|The dedication in the front pages of Mildred's Career|
Continuing my years-long project of writing about suffrage books…
The Bristolian writer Miss Ramsay wrote one of the earliest known suffrage novels with her 1874 book Mildred’s Career: A Tale of the Women’s Suffrage Movement. Miss Ramsay (her first name is unknown, even on her book cover she is simply ‘Miss Ramsay’) lived at 40 Royal York Crescent, Clifton, and was Secretary of the Clifton section of the Bristol and West of England branch of the National Society for Women’s Suffrage during the 1870s.
Mildred’s Career follows our sassy shero, Mildred Randall, as she attempts to find her voice in a world that demands women be quiet and remember their place. Fans of Dorothy Whipple will enjoy the themes that would become familiar in a Whipple a few decades later: injustices at the hands of men, cruelty at the hands of men and strong women forging together to turn their fortunes to the better.
The question of a woman born a lady needing to make a ‘good’ marriage is raised, and countered with the suggestion that a ‘cottage woman’ can choose between settling for a kind but dull husband or forging her own way in the world. Which raises the important issue of how girls born into middle- or upper-class homes are taught no skills with which to fall back on with which to support themselves financially and thus achieve independence; Mildred states she would far rather be run ragged as a doctor or lawyer than lead the stultifying "vegetable life” that her social status expects of her. And this ultimately forms the crux of Mildred's career...
It is for this reason that orphaned Mildred, who lives with her two unmarried older sisters (their educated brothers having died), is desperate to be heard as she joins the movement to campaign for women’s political equality. Mildred demands her sisters explain to her why the property they should have inherited from their parents has instead gone to a male cousin, and is simply told that that because their brothers have died, this is the law. Mildred is rightly furious: “The law? Yes, that is what I quarrel with. What right have men to undertake to make laws for the good of the community and then legislate selfishly for their own interest?”
When the company in which the Randall sisters are shareholders goes bust, the women find themselves penniless and in a terrible situation. This calamity leads Mildred to muse on how frustrating that, as women, they are given no education that helps them understand their personal finances, and again her elder sisters shut her down. Rejecting their suggestion that she work as a governess (claiming her own education was so poor that she had nothing to teach anyone else), Mildred instead decides to find an office job and educates herself about how to do this. When she is rejected for a job as a lawyer’s clerk, and is told “There are men’s occupations and women’s occupations”, Mildred resolves to challenge this sexism and prove everyone wrong by going to London… by herself!

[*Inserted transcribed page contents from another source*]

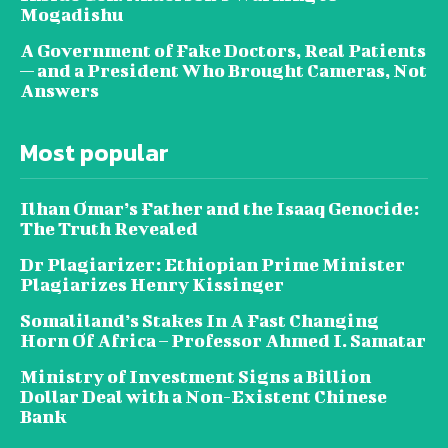
Mogadishu
A Government of Fake Doctors, Real Patients
— and a President Who Brought Cameras, Not
Answers
Most popular
Ilhan Omar’s Father and the Isaaq Genocide:
The Truth Revealed
Dr Plagiarizer: Ethiopian Prime Minister
Plagiarizes Henry Kissinger
Somaliland’s Stakes In A Fast Changing
Horn Of Africa – Professor Ahmed I. Samatar
Ministry of Investment Signs a Billion
Dollar Deal with a Non-Existent Chinese
Bank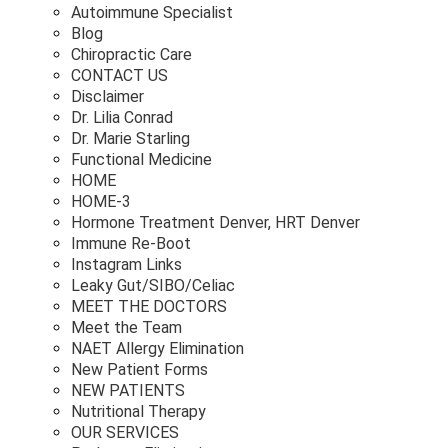
Autoimmune Specialist
Blog
Chiropractic Care
CONTACT US
Disclaimer
Dr. Lilia Conrad
Dr. Marie Starling
Functional Medicine
HOME
HOME-3
Hormone Treatment Denver, HRT Denver
Immune Re-Boot
Instagram Links
Leaky Gut/SIBO/Celiac
MEET THE DOCTORS
Meet the Team
NAET Allergy Elimination
New Patient Forms
NEW PATIENTS
Nutritional Therapy
OUR SERVICES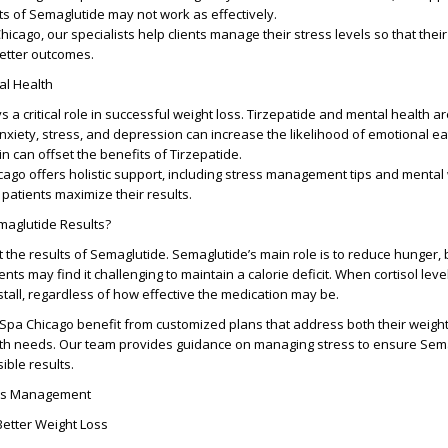
s of Semaglutide may not work as effectively.
icago, our specialists help clients manage their stress levels so that thei
better outcomes.
al Health
s a critical role in successful weight loss. Tirzepatide and mental health ar
xiety, stress, and depression can increase the likelihood of emotional eat
n can offset the benefits of Tirzepatide.
ago offers holistic support, including stress management tips and mental
 patients maximize their results.
maglutide Results?
 the results of Semaglutide. Semaglutide’s main role is to reduce hunger, b
ients may find it challenging to maintain a calorie deficit. When cortisol lev
stall, regardless of how effective the medication may be.
Spa Chicago benefit from customized plans that address both their weight
lth needs. Our team provides guidance on managing stress to ensure Sem
ible results.
ess Management
Better Weight Loss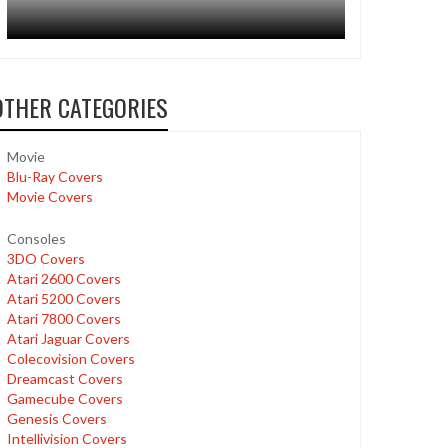
OTHER CATEGORIES
Movie
Blu-Ray Covers
Movie Covers
Consoles
3DO Covers
Atari 2600 Covers
Atari 5200 Covers
Atari 7800 Covers
Atari Jaguar Covers
Colecovision Covers
Dreamcast Covers
Gamecube Covers
Genesis Covers
Intellivision Covers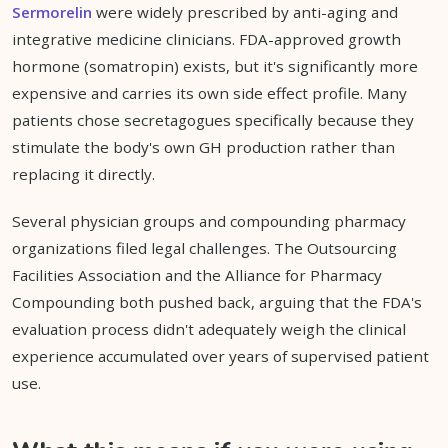
Sermorelin
were widely prescribed by anti-aging and
integrative medicine clinicians. FDA-approved growth
hormone (somatropin) exists, but it's significantly more
expensive and carries its own side effect profile. Many
patients chose secretagogues specifically because they
stimulate the body's own GH production rather than
replacing it directly.
Several physician groups and compounding pharmacy
organizations filed legal challenges. The Outsourcing
Facilities Association and the Alliance for Pharmacy
Compounding both pushed back, arguing that the FDA's
evaluation process didn't adequately weigh the clinical
experience accumulated over years of supervised patient
use.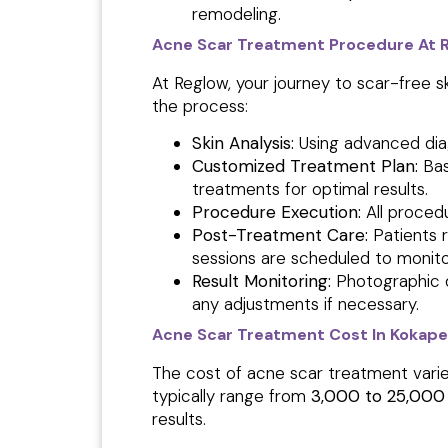
remodeling.
Acne Scar Treatment Procedure At Reg
At Reglow, your journey to scar-free s
the process:
Skin Analysis:
Using advanced diag
Customized Treatment Plan:
Bas
treatments for optimal results.
Procedure Execution:
All proced
Post-Treatment Care:
Patients 
sessions are scheduled to monito
Result Monitoring:
Photographic 
any adjustments if necessary.
Acne Scar Treatment Cost In Kokape
The cost of acne scar treatment varie
typically range from
₹3,000 to ₹25,000
results.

Repeatedly told “We do not employ women”, Mildred struggles to maintain her positive attitude. After securing a position in a printing firm, she is sacked after a week when her male colleagues threaten to strike in response to having to work with, gasp, a woman. She is finally offered a lowly position elsewhere, but on learning that women earn half what the men do despite doing the same amount of work, she rejects it in disgust. As she goes about her travels desperately seeking work of any kind, Mildred crudely learns more about the injustices of women: her widowed landlady is accepting of a law that sentences a man to three days in prison for half-blinding his wife but seven years in prison for stealing a coat.
It is perhaps inevitable that Mildred’s attention is caught by a poster she sees advertising a forthcoming women’s suffrage meeting, to which she takes herself. Remember, this is 1874 and the suffrage movement is in its infancy: there are no militant suffragettes or Pankhursts to steal the limelight, instead we have the original suffragists fighting peacefully and determinedly for their cause. With the impressive Althea Warburton as her suffrage sister, Mildred soon becomes embroiled in the campaign.
Miss Ramsay does not write in a subtle or measured way. Her purpose and intent is clear: she has points to make about the injustices women face, and she makes them scattergun, one after the other. What is fascinating though is that this is not a historical novel but a contemporary one - and it is rare to get a feminist novel such as this set in the early 1870s. And that is where the value of Mildred’s Career lies. As a writer, Miss Ramsay is neither gifted nor lacking, she is decidedly average, although when Mildred enters her first suffrage meeting we are finally given detailed descriptions of characters, appearances, places and feelings, all of which would have added colour to the previous 90 pages. This is not a criticism (I would imagine Miss Ramsay is past caring, given her book was written 147 years ago), simply an observation.
Mildred's Career is long out of print and not that easy to come across, but if you do manage to find a copy I urge you to pick it up and have a read. It is an easy read and an absorbing tale, and you will come to care for Mildred enormously.